AIM A — In the text on blockchain below, what name have some people given blockchain technology?
AIM B — Reproduce word for word the part of the text on blockchain below that begins at the words "Rather than keeping" and stops after the words "of similar data.".
AIM C — Carry on the text on blockchain below, picking up after its final sentence.

1) What is Blockchain?
A blockchain is a public ledger of information collected through a network that sits on top of the internet. It is how this information is recorded that gives blockchain its groundbreaking potential.
Blockchain technology is not a company, nor is it an app, but rather an entirely new way of documenting data on the internet.
The technology can be used to develop blockchain applications, such as social networks, messengers, games, exchanges, storage platforms, voting systems, prediction markets, online shops and much more. In this sense, it is similar to the internet, which is why some have dubbed it “The Internet 3.0”.
The information recorded on a blockchain can take on any form, whether it be denoting a transfer of money, ownership, a transaction, someone’s identity, an agreement between two parties, or even how much electricity a lightbulb has used.
However, to do so requires a confirmation from several devices, such as computers, on the network. Once an agreement, otherwise known as a consensus, is reached between these devices to store something on a blockchain it is unquestionably there, and it cannot be disputed, removed or altered, without the knowledge and permission of those who made that record, as well as the wider community.
Rather than keeping information in one central point, as is done by traditional recording methods, multiple copies of the same data are stored in different locations and on different devices on the network, such as computers or printers. This is known as a peer to peer (P2P) network. This means that even if one point of storage is damaged or lost, multiple copies remain safe and secure elsewhere. Similarly, if one piece of information is changed without the agreement of the rightful owners, there are countless other examples in existence, where the information is correct, making the false record obsolete.
2) Why is it Called “Blockchain”?
Blockchain owes its name to how it works and the manner in which it stores data, namely that the information is packaged into blocks, which link to form a chain with other blocks of similar data.

SUPPLIED MATERIAL —

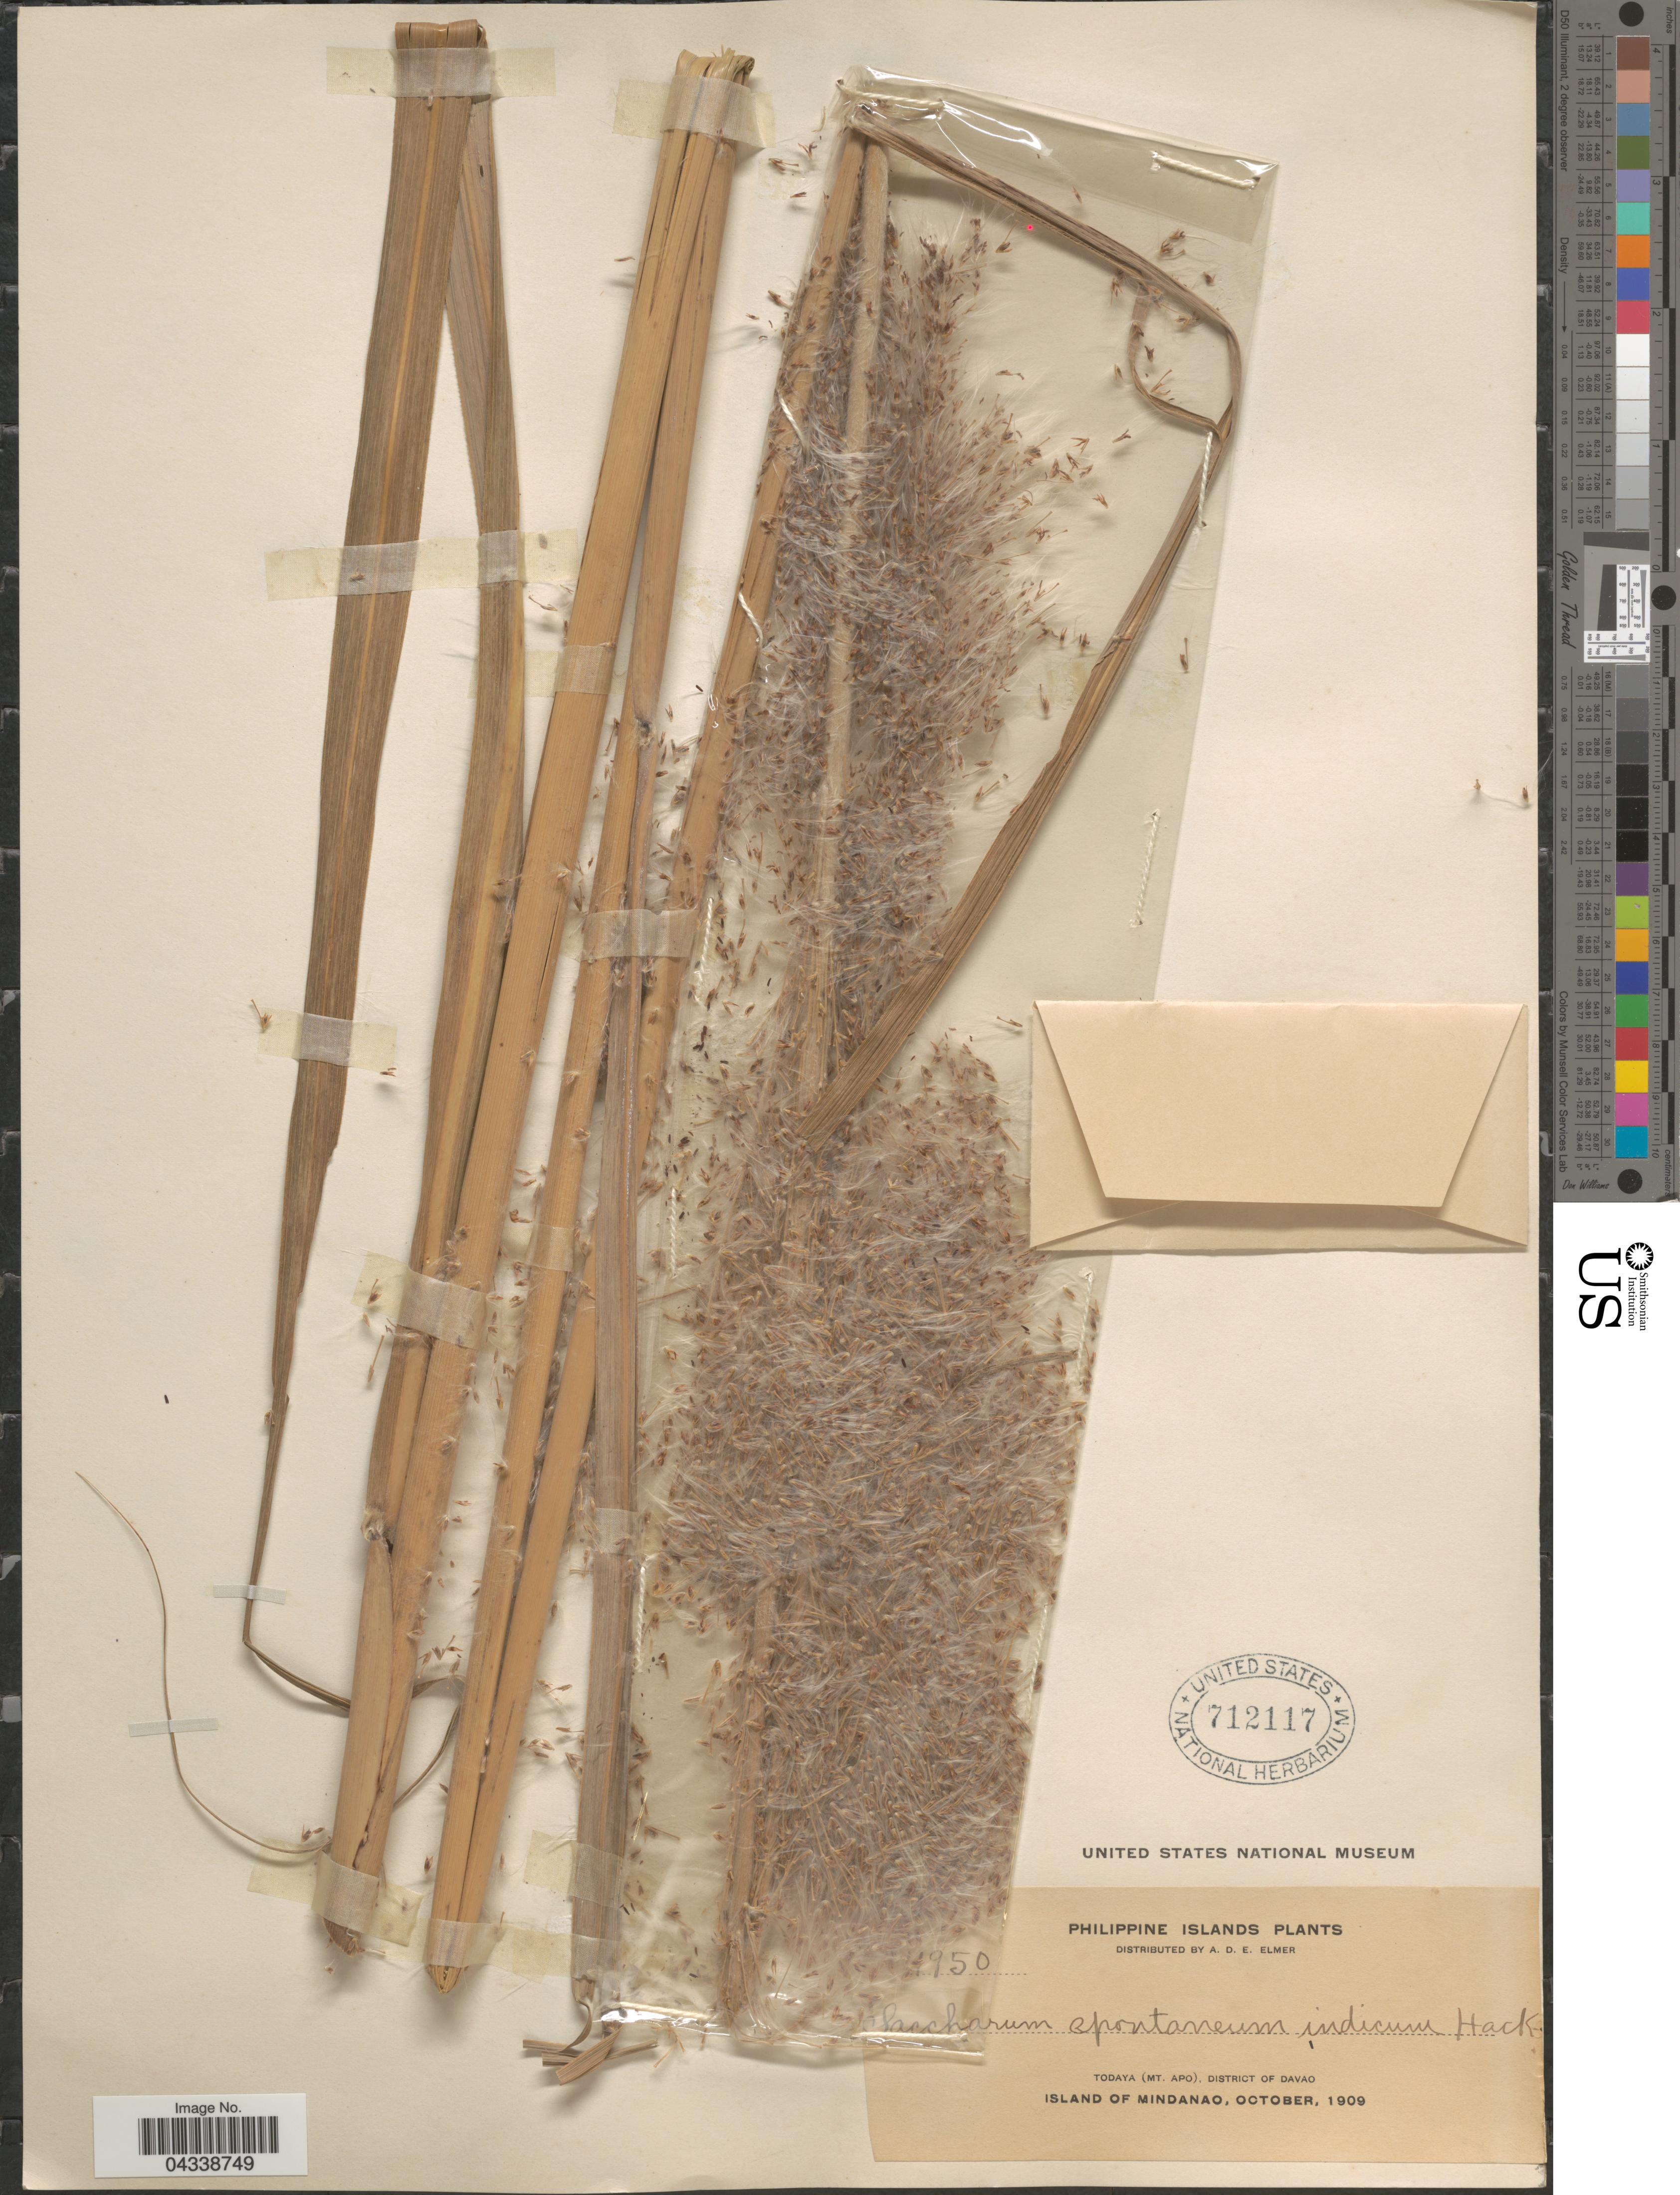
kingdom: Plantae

EXERCISE RESPONSE A — "The Internet 3.0"

EXERCISE RESPONSE B —
Rather than keeping information in one central point, as is done by traditional recording methods, multiple copies of the same data are stored in different locations and on different devices on the network, such as computers or printers. This is known as a peer to peer (P2P) network. This means that even if one point of storage is damaged or lost, multiple copies remain safe and secure elsewhere. Similarly, if one piece of information is changed without the agreement of the rightful owners, there are countless other examples in existence, where the information is correct, making the false record obsolete.
2) Why is it Called “Blockchain”?
Blockchain owes its name to how it works and the manner in which it stores data, namely that the information is packaged into blocks, which link to form a chain with other blocks of similar data.

EXERCISE RESPONSE C —
It is this act of linking blocks into a chain that makes the information stored on a blockchain so trustworthy. Once the data is recorded in a block it cannot be altered without having to change every block that came after it, making it impossible to do so without it being seen by the other participants on the network.
Typically, each block contains the data it is recording, for example, a transaction like 1 Lisk token being sent from Alice to Bob, as well as timestamps of when that information was recorded. It will also include a digital signature linked to the account that made the recording and a unique identifying link, in the form of a hash (think of it as a digital fingerprint), to the previous block in the chain.
It is this link that makes it impossible for any of the information to be altered or for a block to be inserted between two existing blocks. To do so, all following blocks would need to be edited too. As a result, each block strengthens the previous block and the security of the entire blockchain because it means more blocks would need to be changed to tamper with any information.
When combined, all of these create unquestionable storage of information, one that cannot be disputed or declared to be untrue.
Let’s take an example of Google spreadsheet or MS Excel (Windows). This spreadsheet is shared among different networks of computer, where everyone has a copy of it. The spreadsheet contains information about the transactions committed by real people.
Anyone can access that spreadsheet, but no one can edit it.
It works with Blocks, whereas spreadsheet works with “rows” and “columns”.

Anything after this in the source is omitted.